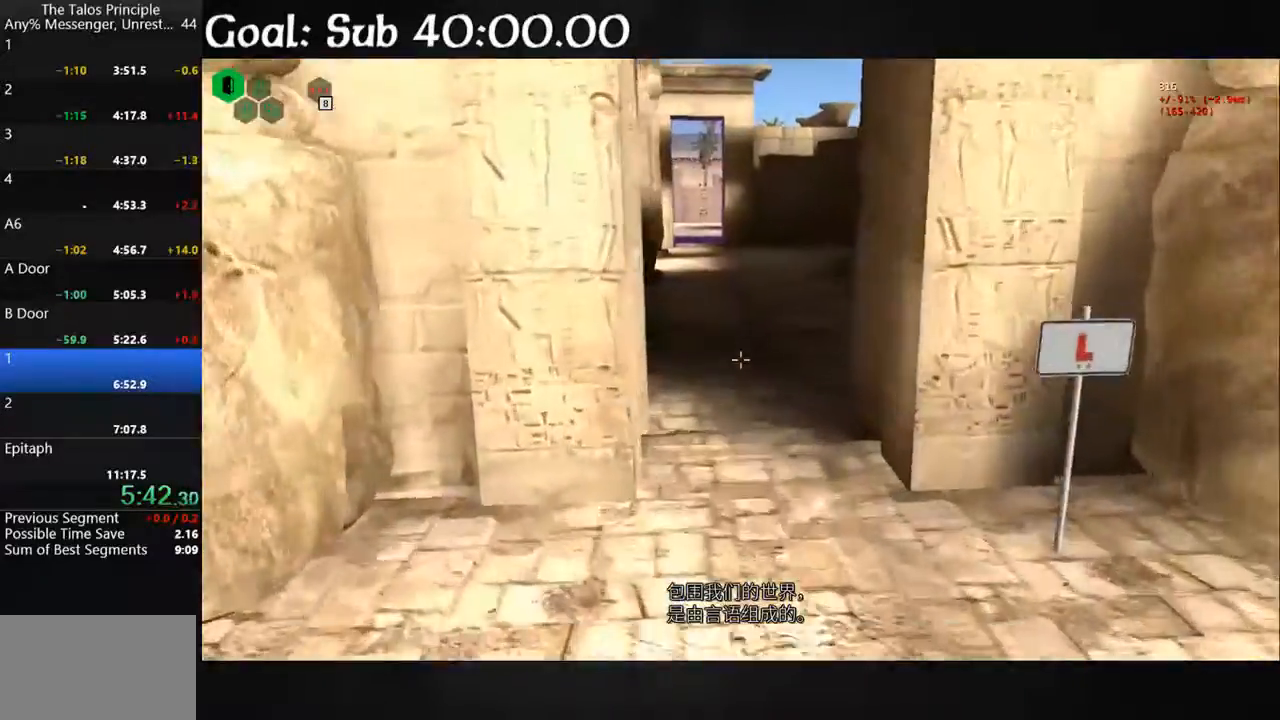
{"keys": ["shift", "w"], "mouse": [], "events": [[200, "space", "down"], [333, "space", "up"]]}
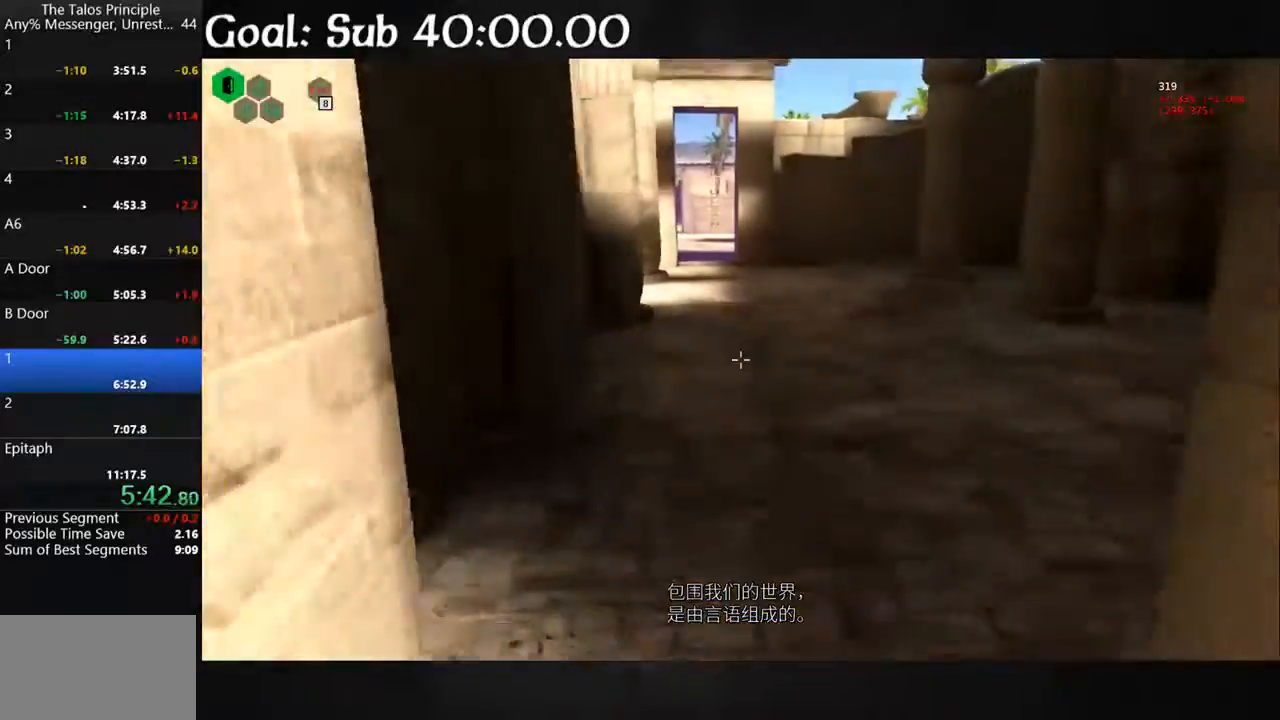
{"keys": ["shift", "w"], "mouse": [], "events": [[333, "space", "down"], [467, "space", "up"]]}
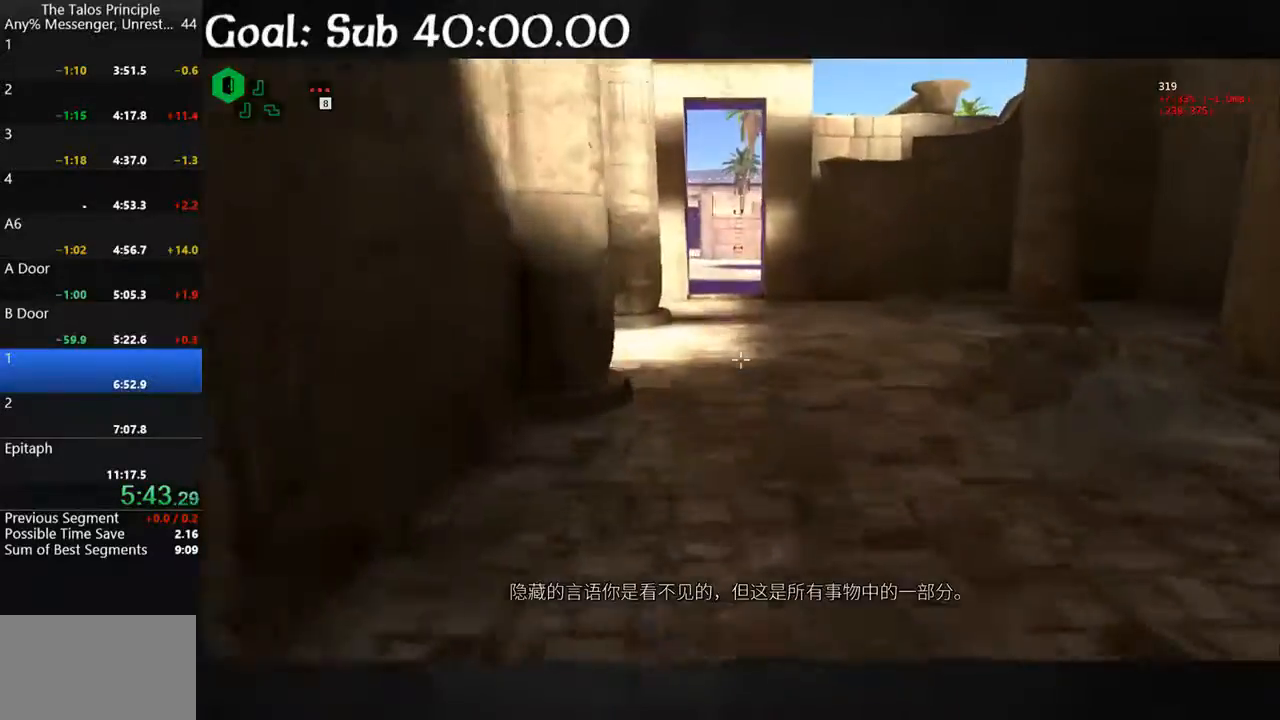
{"keys": ["shift", "w"], "mouse": [], "events": []}
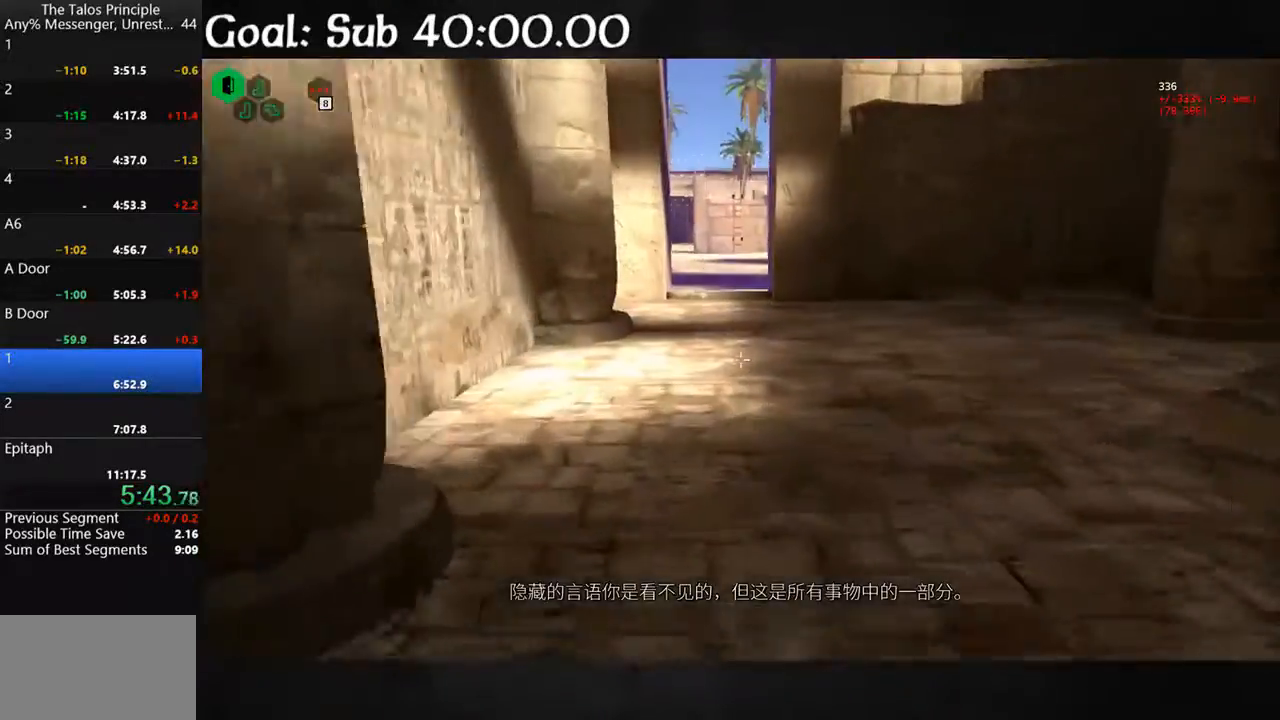
{"keys": ["shift", "w"], "mouse": [], "events": []}
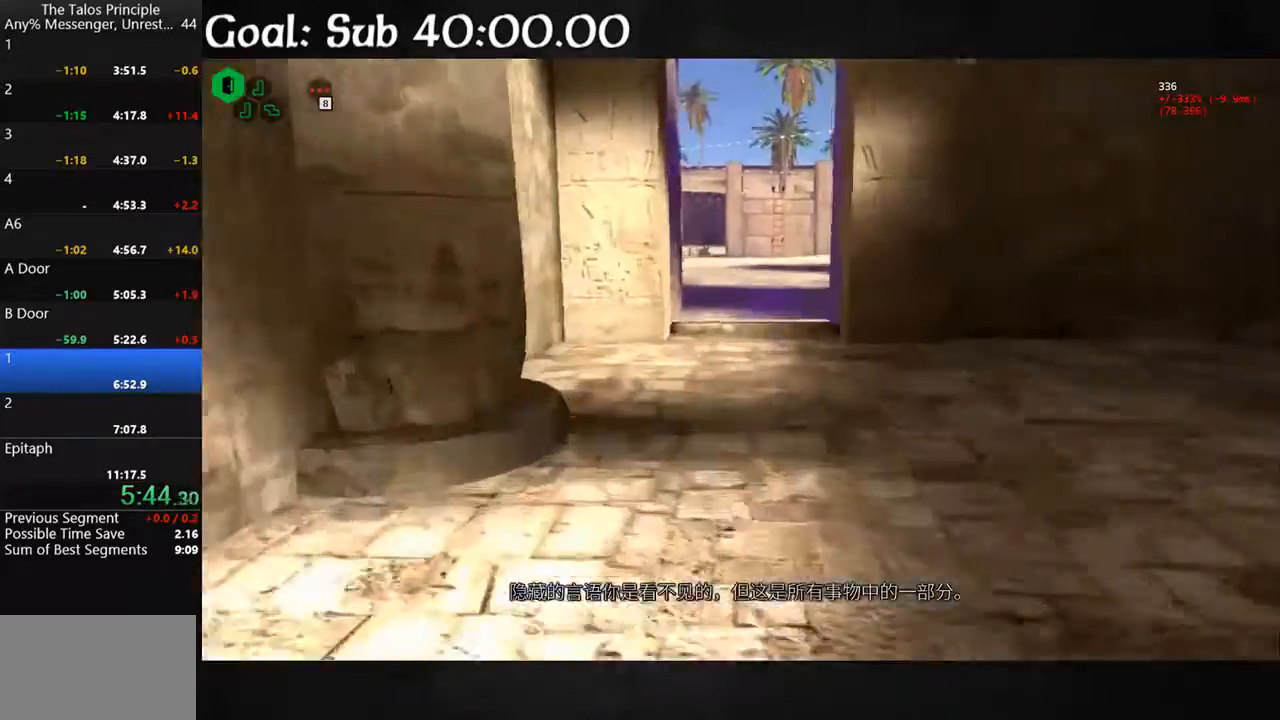
{"keys": ["shift", "w"], "mouse": [], "events": []}
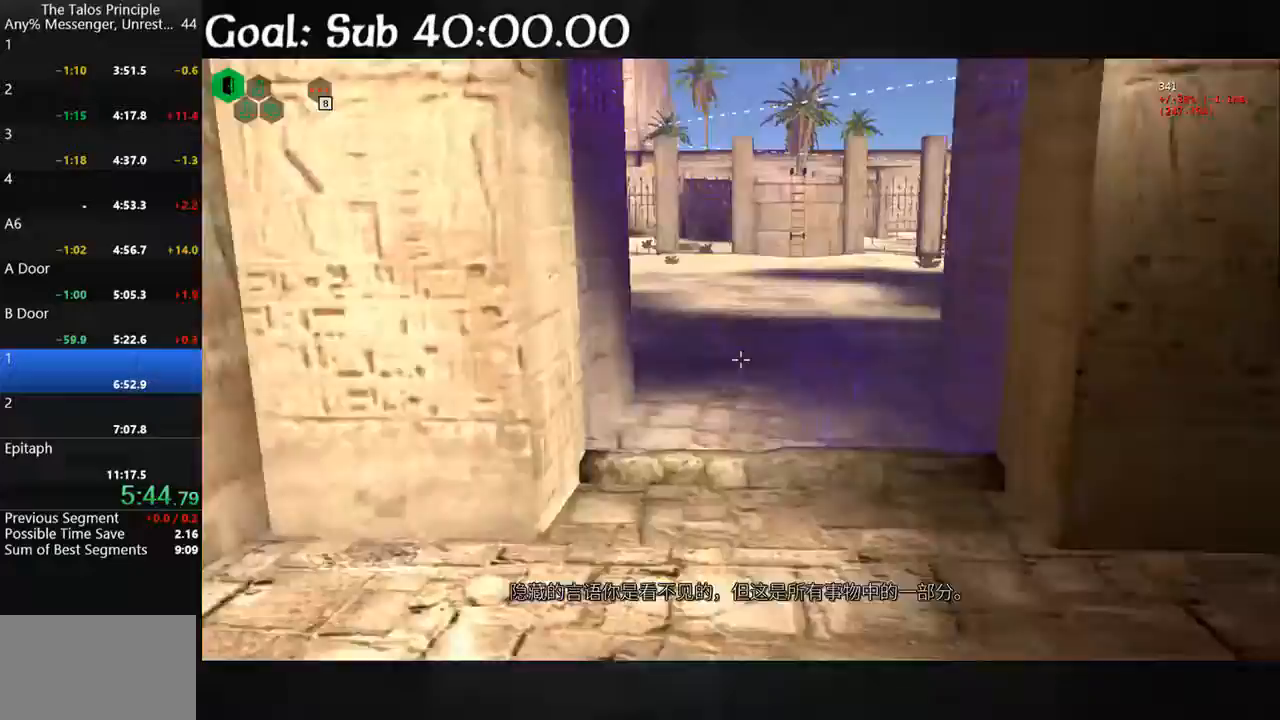
{"keys": ["shift", "w"], "mouse": [], "events": []}
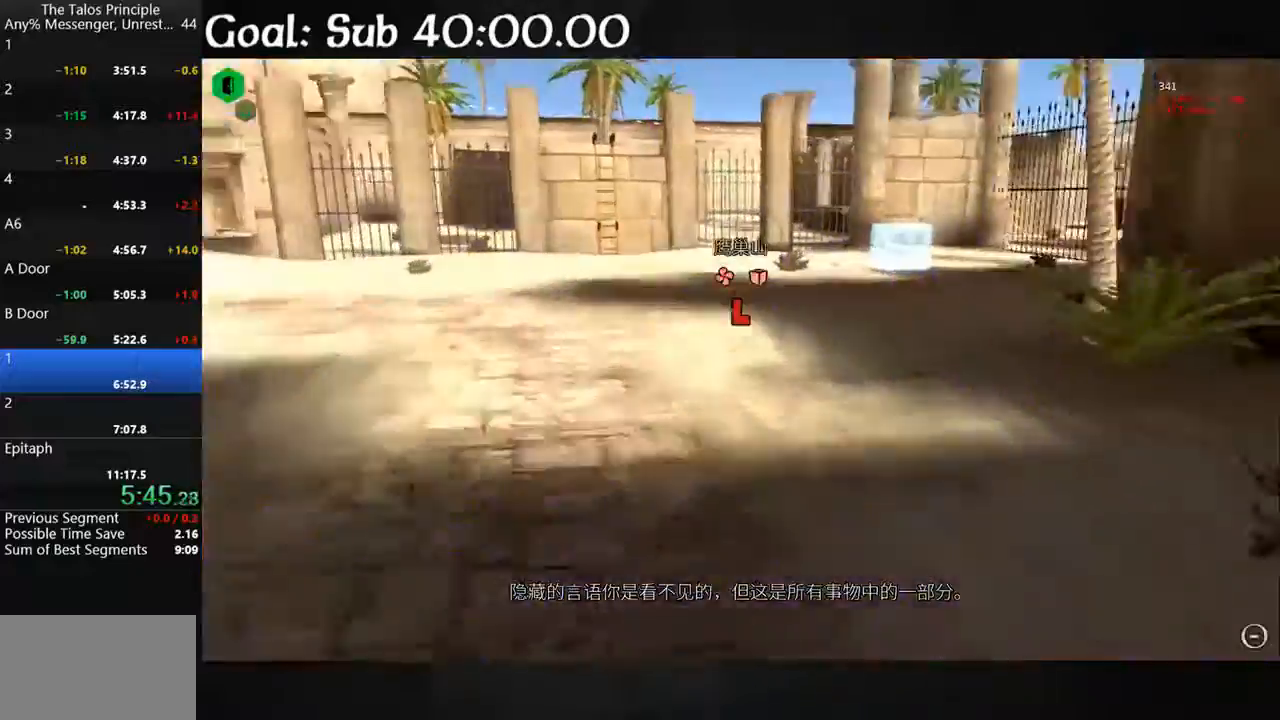
{"keys": ["shift", "w"], "mouse": [], "events": []}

____________

> _AIM OF THE TASK_
Output the entries above exactly. Do not include the pictures.

> _EXERCISE OUTPUT_
{"keys": ["shift", "w"], "mouse": [], "events": [[200, "space", "down"], [333, "space", "up"]]}
{"keys": ["shift", "w"], "mouse": [], "events": [[333, "space", "down"], [467, "space", "up"]]}
{"keys": ["shift", "w"], "mouse": [], "events": []}
{"keys": ["shift", "w"], "mouse": [], "events": []}
{"keys": ["shift", "w"], "mouse": [], "events": []}
{"keys": ["shift", "w"], "mouse": [], "events": []}
{"keys": ["shift", "w"], "mouse": [], "events": []}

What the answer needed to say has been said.